▶ _EXERCISE AIM_
Convert each of the following items into a JSON list of strings, with one string per line and blank lines omitted.

▶ _RECORD EXTRACTS_
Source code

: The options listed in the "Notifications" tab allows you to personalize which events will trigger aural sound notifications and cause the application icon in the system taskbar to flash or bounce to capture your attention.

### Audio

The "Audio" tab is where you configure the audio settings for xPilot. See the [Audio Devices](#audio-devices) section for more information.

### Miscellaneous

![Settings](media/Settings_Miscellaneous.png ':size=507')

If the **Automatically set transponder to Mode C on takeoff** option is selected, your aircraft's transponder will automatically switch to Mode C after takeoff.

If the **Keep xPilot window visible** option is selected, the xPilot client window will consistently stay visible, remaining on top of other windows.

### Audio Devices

▶ _ANSWER AREA_
[
  "Source code",
  ": The options listed in the \"Notifications\" tab allows you to personalize which events will trigger aural sound notifications and cause the application icon in the system taskbar to flash or bounce to capture your attention.",
  "### Audio",
  "The \"Audio\" tab is where you configure the audio settings for xPilot. See the [Audio Devices](#audio-devices) section for more information.",
  "### Miscellaneous",
  "![Settings](media/Settings_Miscellaneous.png ':size=507')",
  "If the **Automatically set transponder to Mode C on takeoff** option is selected, your aircraft's transponder will automatically switch to Mode C after takeoff.",
  "If the **Keep xPilot window visible** option is selected, the xPilot client window will consistently stay visible, remaining on top of other windows.",
  "### Audio Devices"
]